[Stored data entries]
▶
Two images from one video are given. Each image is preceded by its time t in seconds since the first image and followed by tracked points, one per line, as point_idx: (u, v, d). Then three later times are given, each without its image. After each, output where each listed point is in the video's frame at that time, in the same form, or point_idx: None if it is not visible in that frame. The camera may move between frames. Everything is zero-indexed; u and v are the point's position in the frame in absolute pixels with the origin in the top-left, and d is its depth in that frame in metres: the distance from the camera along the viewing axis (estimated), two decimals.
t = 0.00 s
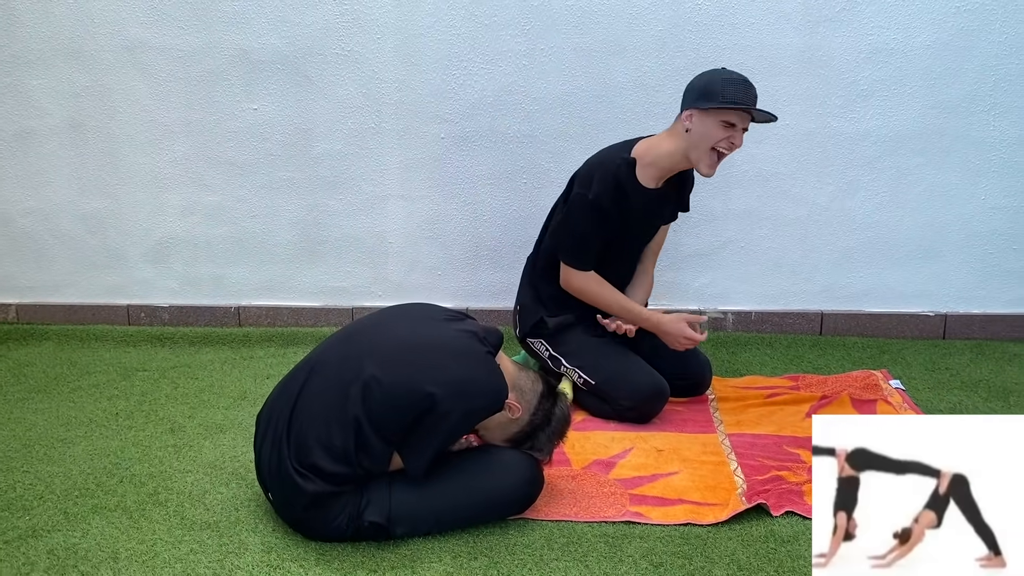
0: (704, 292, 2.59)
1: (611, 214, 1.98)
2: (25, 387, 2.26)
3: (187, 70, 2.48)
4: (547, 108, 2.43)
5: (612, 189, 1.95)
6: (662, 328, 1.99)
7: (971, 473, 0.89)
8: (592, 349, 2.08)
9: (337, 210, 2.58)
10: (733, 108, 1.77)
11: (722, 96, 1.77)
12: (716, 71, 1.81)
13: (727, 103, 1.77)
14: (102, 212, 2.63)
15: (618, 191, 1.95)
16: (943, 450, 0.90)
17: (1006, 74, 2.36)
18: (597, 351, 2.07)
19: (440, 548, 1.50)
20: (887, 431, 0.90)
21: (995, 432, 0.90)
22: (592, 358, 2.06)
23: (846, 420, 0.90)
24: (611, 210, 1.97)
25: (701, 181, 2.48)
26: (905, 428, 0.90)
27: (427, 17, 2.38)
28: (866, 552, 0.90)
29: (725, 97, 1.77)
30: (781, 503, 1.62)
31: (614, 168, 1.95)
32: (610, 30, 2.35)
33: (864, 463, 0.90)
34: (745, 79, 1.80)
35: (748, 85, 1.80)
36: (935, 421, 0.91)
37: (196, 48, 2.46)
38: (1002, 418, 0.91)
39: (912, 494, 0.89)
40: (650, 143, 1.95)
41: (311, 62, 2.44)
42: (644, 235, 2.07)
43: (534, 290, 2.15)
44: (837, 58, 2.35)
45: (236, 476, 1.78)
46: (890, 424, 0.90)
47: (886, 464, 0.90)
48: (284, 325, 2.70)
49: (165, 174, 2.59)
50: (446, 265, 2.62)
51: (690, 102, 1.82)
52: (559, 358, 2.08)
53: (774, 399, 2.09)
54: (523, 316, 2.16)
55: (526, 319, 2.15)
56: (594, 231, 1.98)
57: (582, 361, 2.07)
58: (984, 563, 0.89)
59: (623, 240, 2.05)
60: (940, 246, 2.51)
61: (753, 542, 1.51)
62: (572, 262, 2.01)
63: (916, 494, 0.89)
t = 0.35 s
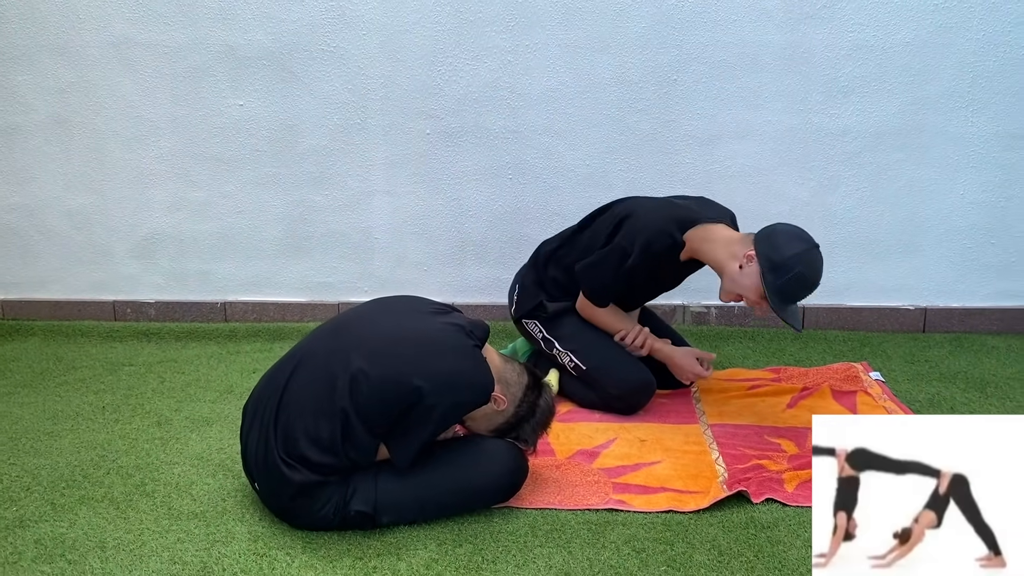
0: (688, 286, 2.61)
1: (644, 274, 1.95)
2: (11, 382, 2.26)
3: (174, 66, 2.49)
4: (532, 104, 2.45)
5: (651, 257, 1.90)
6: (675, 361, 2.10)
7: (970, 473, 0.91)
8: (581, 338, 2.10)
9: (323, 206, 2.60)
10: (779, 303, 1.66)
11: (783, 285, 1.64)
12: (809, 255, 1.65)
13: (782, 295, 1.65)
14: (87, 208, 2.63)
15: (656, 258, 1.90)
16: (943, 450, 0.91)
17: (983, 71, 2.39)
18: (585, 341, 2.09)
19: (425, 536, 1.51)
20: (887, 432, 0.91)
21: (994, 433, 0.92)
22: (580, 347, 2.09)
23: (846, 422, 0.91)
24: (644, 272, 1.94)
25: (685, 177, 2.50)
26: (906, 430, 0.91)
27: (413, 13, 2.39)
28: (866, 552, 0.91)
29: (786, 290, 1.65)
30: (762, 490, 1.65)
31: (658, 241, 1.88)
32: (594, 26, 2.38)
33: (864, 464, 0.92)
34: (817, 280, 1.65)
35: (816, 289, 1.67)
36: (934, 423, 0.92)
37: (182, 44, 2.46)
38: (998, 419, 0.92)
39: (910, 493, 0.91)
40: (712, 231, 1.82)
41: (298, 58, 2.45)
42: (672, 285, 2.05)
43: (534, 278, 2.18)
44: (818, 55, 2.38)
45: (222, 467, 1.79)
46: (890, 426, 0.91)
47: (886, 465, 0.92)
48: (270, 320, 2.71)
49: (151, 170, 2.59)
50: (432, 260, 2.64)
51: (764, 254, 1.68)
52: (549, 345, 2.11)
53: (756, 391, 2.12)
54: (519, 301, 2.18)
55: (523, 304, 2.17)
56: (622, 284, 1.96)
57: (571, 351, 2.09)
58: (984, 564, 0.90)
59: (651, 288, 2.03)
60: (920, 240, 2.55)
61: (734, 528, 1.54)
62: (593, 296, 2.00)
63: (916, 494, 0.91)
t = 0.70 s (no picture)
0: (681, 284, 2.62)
1: (642, 291, 1.96)
2: (3, 380, 2.26)
3: (167, 63, 2.48)
4: (525, 102, 2.46)
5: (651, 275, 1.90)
6: (664, 358, 2.13)
7: (970, 474, 0.89)
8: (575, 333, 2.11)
9: (316, 204, 2.60)
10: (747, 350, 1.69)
11: (754, 335, 1.66)
12: (791, 319, 1.65)
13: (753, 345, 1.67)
14: (80, 205, 2.63)
15: (655, 277, 1.90)
16: (944, 450, 0.90)
17: (974, 69, 2.40)
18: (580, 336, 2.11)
19: (418, 531, 1.51)
20: (887, 431, 0.90)
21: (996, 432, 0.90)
22: (574, 342, 2.10)
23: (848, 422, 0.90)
24: (642, 288, 1.94)
25: (677, 175, 2.51)
26: (906, 429, 0.89)
27: (406, 11, 2.40)
28: (866, 552, 0.90)
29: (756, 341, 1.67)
30: (754, 485, 1.66)
31: (662, 262, 1.88)
32: (587, 24, 2.38)
33: (864, 463, 0.90)
34: (791, 345, 1.66)
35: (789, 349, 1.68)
36: (935, 422, 0.90)
37: (175, 42, 2.46)
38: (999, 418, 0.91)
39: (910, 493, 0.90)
40: (715, 265, 1.84)
41: (291, 55, 2.45)
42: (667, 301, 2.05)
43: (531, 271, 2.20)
44: (810, 53, 2.39)
45: (216, 463, 1.79)
46: (889, 425, 0.90)
47: (886, 464, 0.90)
48: (264, 318, 2.71)
49: (144, 167, 2.59)
50: (426, 257, 2.64)
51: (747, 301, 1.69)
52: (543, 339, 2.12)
53: (749, 387, 2.13)
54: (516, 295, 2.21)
55: (521, 295, 2.19)
56: (620, 296, 1.96)
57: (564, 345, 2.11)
58: (984, 564, 0.89)
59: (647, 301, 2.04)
60: (912, 238, 2.56)
61: (725, 522, 1.55)
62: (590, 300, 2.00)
63: (916, 494, 0.89)
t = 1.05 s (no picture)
0: (687, 290, 2.59)
1: (624, 265, 1.93)
2: None
3: (167, 66, 2.45)
4: (530, 106, 2.43)
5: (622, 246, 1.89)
6: (677, 362, 2.08)
7: (970, 473, 0.91)
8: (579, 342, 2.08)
9: (318, 209, 2.57)
10: (733, 274, 1.62)
11: (735, 258, 1.61)
12: (765, 228, 1.61)
13: (736, 267, 1.62)
14: (80, 210, 2.60)
15: (629, 248, 1.89)
16: (943, 450, 0.92)
17: (986, 74, 2.37)
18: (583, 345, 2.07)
19: (420, 547, 1.48)
20: (887, 432, 0.92)
21: (996, 433, 0.92)
22: (578, 351, 2.06)
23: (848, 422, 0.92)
24: (622, 262, 1.92)
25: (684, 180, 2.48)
26: (907, 429, 0.91)
27: (409, 14, 2.36)
28: (866, 552, 0.92)
29: (739, 262, 1.61)
30: (763, 499, 1.62)
31: (626, 228, 1.86)
32: (592, 28, 2.35)
33: (864, 464, 0.92)
34: (772, 255, 1.61)
35: (775, 263, 1.62)
36: (935, 423, 0.92)
37: (176, 45, 2.43)
38: (1000, 418, 0.92)
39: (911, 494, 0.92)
40: (676, 209, 1.79)
41: (292, 59, 2.42)
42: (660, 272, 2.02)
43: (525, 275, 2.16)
44: (818, 57, 2.36)
45: (214, 475, 1.76)
46: (890, 426, 0.92)
47: (886, 464, 0.92)
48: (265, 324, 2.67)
49: (144, 171, 2.56)
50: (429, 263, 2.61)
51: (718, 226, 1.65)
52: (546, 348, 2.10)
53: (757, 397, 2.09)
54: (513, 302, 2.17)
55: (517, 305, 2.15)
56: (602, 277, 1.95)
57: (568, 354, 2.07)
58: (984, 564, 0.91)
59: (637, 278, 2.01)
60: (921, 245, 2.52)
61: (735, 539, 1.51)
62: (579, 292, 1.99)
63: (916, 494, 0.91)
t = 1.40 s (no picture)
0: (701, 306, 2.53)
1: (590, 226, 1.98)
2: None
3: (172, 75, 2.41)
4: (540, 117, 2.37)
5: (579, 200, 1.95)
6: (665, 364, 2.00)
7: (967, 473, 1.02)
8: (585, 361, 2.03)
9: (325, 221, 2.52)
10: (635, 110, 1.79)
11: (625, 96, 1.81)
12: (646, 69, 1.83)
13: (633, 103, 1.80)
14: (83, 220, 2.56)
15: (585, 202, 1.96)
16: (942, 453, 1.02)
17: (1010, 85, 2.30)
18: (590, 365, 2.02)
19: None
20: (885, 435, 1.03)
21: (991, 432, 1.02)
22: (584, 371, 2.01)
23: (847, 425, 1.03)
24: (580, 219, 1.97)
25: (698, 193, 2.42)
26: (902, 432, 1.03)
27: (418, 23, 2.32)
28: (866, 551, 1.03)
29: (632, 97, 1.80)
30: (781, 531, 1.56)
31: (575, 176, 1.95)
32: (605, 38, 2.29)
33: (864, 464, 1.03)
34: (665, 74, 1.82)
35: (666, 85, 1.80)
36: (931, 425, 1.04)
37: (180, 54, 2.39)
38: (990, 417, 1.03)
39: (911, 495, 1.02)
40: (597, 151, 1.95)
41: (298, 69, 2.38)
42: (625, 240, 2.07)
43: (515, 300, 2.12)
44: (836, 68, 2.30)
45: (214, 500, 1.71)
46: (889, 429, 1.03)
47: (886, 465, 1.03)
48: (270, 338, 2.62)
49: (148, 182, 2.52)
50: (437, 276, 2.56)
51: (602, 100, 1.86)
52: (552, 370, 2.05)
53: (774, 419, 2.04)
54: (511, 325, 2.12)
55: (515, 329, 2.11)
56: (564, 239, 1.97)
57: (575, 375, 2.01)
58: (985, 564, 1.01)
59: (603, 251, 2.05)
60: (942, 260, 2.46)
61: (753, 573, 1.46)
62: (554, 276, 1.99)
63: (916, 494, 1.02)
◀
### PROBLEM DESCRIPTION:
Start at the top of the entries and repeat each line exactly, ending at the line that contains "40: (650, 143, 1.95)". Pictures are not part of the copy.

### EXERCISE ANSWER:
Two images from one video are given. Each image is preceded by its time t in seconds since the first image and followed by tracked points, one per line, as point_idx: (u, v, d). Then three later times are given, each without its image. After each, output where each listed point is in the video's frame at that time, in the same form, or point_idx: None if it is not visible in that frame. The camera may move between frames. Everything is zero-indexed; u and v are the point's position in the frame in absolute pixels with the origin in the top-left, and d is its depth in that frame in metres: the distance from the camera along the viewing axis (estimated), two decimals.
t = 0.00 s
0: (704, 292, 2.59)
1: (611, 214, 1.98)
2: (25, 387, 2.26)
3: (187, 70, 2.48)
4: (547, 108, 2.43)
5: (612, 189, 1.95)
6: (662, 328, 1.99)
7: (971, 473, 0.89)
8: (592, 349, 2.08)
9: (337, 210, 2.58)
10: (733, 108, 1.77)
11: (722, 96, 1.77)
12: (716, 71, 1.81)
13: (727, 103, 1.77)
14: (102, 212, 2.63)
15: (618, 191, 1.95)
16: (943, 450, 0.90)
17: (1006, 74, 2.36)
18: (597, 351, 2.07)
19: (440, 548, 1.50)
20: (887, 431, 0.90)
21: (995, 432, 0.90)
22: (592, 358, 2.06)
23: (846, 420, 0.90)
24: (611, 210, 1.97)
25: (701, 181, 2.48)
26: (905, 428, 0.90)
27: (427, 17, 2.38)
28: (866, 552, 0.90)
29: (725, 97, 1.77)
30: (781, 503, 1.62)
31: (614, 168, 1.95)
32: (610, 30, 2.35)
33: (864, 463, 0.90)
34: (745, 79, 1.80)
35: (748, 85, 1.80)
36: (935, 421, 0.91)
37: (196, 48, 2.46)
38: (1002, 418, 0.91)
39: (912, 494, 0.89)
40: (650, 143, 1.95)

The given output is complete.